Mark’s justification for prohibiting unlicensed persons from doing plumbing needs a little more unpacking, though it wasn’t the point of his post. First, some nice words about plumbers: I don’t have the citation, but I read somewhere that if you separate the drinking water from the sewage, which is precisely what plumbers do and what most of the plumbing code provisions are designed to assure, you double life expectancy from 35 to about 70; adding all of medicine’s wonders gets you maybe another five. (Pipefitters do stuff like gas, steam, and chemical, um, pipefitting, which is all good but off the topic here.)
Framing licensing laws as prohibitions is important: nothing obliges Joe to have a plumbing license or any other kind of a license. Actually, in most jurisdictions, you don’t even need such a license to do plumbing as long as it’s in your own house. That prohibition is against occupying the house unless you got a permit to do the work, with an inspection by the city, an inspection that applies also to all work by licensed plumbers and in principle makes the license redundant.
So subsequent buyers of houses owned by reasonably handy people are not protected by licensing requirements but by a different complex of convention and law, including not just inspections and permits but also the difficulty (owing to thread and pipe sizes, for example) of putting plumbing parts together wrong, the evidence of defect typically corrected with a mop and noted with profanity, and the wide availability of pretty good “how-to” books and TV programs. Clerks at hardware stores used to be part of this web of quality assurance but times change and Lowe’s/Home Depot floor staff apparently have some completely different function. The brevity of their moments of visibility in this universe so far has made it impossible to discern what this is.
I’m not entirely a libertarian about this, definitely not ready to sweep away all professional licensing: inspectors can’t always see everything. But we certainly do too much of it. Let’s remember that forbidding unlicensed plumbers to do plumbing as paid work for others is motivated at least in part by its very salutary effect on everyone inside the tent (licensed), keeping prices high by suppressing competition.
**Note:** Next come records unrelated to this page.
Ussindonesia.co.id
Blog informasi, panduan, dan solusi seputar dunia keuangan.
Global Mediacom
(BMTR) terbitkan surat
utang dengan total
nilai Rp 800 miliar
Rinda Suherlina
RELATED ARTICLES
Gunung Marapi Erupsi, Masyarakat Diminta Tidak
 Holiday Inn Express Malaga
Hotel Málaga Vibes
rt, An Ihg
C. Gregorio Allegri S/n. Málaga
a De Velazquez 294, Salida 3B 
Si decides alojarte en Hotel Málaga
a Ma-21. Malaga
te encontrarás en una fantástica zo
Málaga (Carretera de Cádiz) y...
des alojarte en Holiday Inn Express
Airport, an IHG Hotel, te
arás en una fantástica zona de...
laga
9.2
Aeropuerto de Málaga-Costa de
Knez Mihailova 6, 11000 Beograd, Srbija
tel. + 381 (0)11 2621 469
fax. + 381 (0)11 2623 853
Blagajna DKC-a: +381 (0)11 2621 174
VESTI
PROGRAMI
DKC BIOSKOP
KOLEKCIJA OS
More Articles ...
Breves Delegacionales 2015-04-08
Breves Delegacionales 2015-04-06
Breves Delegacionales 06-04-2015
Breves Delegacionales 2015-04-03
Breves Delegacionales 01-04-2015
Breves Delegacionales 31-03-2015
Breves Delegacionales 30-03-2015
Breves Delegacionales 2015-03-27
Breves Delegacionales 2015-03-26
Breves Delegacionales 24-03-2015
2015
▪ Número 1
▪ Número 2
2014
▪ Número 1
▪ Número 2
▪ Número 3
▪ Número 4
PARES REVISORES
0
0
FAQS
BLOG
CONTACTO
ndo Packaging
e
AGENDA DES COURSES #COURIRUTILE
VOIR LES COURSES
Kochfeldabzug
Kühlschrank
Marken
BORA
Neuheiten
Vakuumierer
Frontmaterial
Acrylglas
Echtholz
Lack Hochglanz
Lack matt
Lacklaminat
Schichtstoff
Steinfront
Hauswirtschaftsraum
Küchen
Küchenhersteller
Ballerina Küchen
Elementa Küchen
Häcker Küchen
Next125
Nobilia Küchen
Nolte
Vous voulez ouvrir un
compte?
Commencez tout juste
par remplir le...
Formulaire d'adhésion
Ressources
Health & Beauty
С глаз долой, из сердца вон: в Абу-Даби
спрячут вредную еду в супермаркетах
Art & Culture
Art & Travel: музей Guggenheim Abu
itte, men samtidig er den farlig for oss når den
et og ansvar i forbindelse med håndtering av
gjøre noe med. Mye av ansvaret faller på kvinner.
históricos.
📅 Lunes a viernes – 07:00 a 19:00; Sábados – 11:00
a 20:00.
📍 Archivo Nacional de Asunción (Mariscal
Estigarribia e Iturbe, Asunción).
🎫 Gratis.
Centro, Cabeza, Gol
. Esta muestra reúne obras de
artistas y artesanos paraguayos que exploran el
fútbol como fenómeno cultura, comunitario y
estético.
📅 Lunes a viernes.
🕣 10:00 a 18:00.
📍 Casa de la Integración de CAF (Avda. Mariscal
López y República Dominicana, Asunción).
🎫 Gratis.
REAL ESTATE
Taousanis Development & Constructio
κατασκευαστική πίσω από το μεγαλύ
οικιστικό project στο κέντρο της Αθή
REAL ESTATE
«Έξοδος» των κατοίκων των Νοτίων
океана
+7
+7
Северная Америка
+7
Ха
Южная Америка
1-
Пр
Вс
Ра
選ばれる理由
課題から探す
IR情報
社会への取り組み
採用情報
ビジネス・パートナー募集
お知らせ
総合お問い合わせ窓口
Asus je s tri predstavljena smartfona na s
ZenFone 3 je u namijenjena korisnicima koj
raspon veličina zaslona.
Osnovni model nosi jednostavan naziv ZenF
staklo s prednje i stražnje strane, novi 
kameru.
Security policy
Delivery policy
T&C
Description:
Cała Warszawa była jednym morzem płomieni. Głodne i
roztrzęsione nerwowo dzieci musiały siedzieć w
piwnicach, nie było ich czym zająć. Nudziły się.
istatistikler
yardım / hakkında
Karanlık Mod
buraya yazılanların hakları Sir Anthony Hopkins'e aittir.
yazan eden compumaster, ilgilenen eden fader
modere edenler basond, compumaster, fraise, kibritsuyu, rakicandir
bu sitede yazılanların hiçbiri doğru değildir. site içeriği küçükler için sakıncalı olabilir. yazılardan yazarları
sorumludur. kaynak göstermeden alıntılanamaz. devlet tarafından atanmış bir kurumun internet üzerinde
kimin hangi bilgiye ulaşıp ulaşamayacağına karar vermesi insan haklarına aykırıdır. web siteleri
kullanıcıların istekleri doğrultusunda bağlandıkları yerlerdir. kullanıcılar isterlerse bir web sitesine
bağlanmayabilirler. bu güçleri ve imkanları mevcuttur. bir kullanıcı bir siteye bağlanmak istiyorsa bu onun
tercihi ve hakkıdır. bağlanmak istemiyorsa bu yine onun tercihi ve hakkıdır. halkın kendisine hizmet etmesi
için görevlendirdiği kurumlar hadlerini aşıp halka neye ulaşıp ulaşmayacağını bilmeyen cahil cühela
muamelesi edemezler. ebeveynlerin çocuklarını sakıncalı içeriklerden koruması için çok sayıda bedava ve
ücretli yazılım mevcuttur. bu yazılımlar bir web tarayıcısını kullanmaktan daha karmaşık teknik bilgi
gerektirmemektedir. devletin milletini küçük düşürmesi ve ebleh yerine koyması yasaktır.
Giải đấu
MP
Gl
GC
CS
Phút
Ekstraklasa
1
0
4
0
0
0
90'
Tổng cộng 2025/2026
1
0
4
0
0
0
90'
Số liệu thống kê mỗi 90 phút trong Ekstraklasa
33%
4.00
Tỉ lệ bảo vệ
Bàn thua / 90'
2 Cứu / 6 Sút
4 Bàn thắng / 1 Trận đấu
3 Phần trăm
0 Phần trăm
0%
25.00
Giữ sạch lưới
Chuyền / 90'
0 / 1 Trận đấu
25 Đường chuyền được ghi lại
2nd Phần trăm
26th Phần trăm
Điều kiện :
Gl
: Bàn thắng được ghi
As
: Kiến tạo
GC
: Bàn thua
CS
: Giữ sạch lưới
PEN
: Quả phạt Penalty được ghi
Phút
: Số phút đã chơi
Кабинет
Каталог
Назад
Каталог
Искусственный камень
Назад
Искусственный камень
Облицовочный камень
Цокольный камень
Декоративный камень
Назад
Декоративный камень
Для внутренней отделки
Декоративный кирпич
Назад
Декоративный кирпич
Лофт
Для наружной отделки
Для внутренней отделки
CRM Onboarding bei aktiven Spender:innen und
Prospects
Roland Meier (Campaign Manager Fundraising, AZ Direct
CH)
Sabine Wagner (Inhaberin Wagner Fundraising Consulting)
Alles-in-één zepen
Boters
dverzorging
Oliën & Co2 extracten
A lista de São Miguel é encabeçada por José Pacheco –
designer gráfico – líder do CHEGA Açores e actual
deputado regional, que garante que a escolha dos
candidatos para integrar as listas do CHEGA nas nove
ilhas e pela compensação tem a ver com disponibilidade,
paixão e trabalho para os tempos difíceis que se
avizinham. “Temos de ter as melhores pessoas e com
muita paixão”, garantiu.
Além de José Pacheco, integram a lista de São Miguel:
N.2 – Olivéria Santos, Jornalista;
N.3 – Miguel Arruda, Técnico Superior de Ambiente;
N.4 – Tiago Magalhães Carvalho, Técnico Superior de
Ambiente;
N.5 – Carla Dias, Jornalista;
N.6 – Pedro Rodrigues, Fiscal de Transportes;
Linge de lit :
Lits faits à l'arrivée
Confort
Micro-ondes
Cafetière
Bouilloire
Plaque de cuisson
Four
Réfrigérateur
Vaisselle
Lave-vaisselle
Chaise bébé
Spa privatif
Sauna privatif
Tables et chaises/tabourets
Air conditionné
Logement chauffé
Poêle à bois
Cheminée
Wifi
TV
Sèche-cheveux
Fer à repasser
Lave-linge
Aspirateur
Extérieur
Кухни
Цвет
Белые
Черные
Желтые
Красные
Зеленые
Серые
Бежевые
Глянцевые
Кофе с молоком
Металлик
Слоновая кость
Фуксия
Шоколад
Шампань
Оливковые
Getting the state to force your competitors out of business is like actually out-competing them to gain market share, but cheaper, and you get to do it in nice clothes, in fancy restaurants in the state capital, instead of under someone’s house in Carhartts on Sunday. The ghost of the late great Mancur Olson here reminds us that the members of such groups are few, have high stakes in policy, and know who they are, while the rest of us are diffuse, many, and have low per capita stakes. Guess who wins? Many trades, like the fellowship of suers, pleaders and briefwrights, have even arranged for the members of their group to be the sole judges of who can join their legally protected monopoly and on what terms, which is not just rent-seeking but bumper-harvest rent-gathering.
Tilting the pinball machine of business one’s own way is why hairdressers and manicurists often exhibit such a powerful drive to protect the public in this way, and why people who have not yet succeeded in getting these protections enacted for themselves often gin up alternate paths to the same end, like requiring certain jobs in government to be held by people with this or that degree (planners and teachers, for example) or using union membership similarly.
I must at this point clarify the precise scope of the foregoing argument lest our readers be misled. For extremely arcane but absolutely incontrovertible reasons (much too technical to actually explain here, please keep reading right along, thank you) three and only three professional identities completely satisfy the most rigorous theoretical and empirical standards for very strict licensing, namely architects, engineers, and university professors. Maybe college professors, if they behave in a deferential fashion and pay some extra dues. To even consider that just anyone be permitted to wield the sacred instruments and mysteries of these three callings is to invite Really Bad Stuff Happening, I shudder at the thought, wow, what a nightmare. Everyone else, line up to have your market entry restrictions reviewed from scratch, please.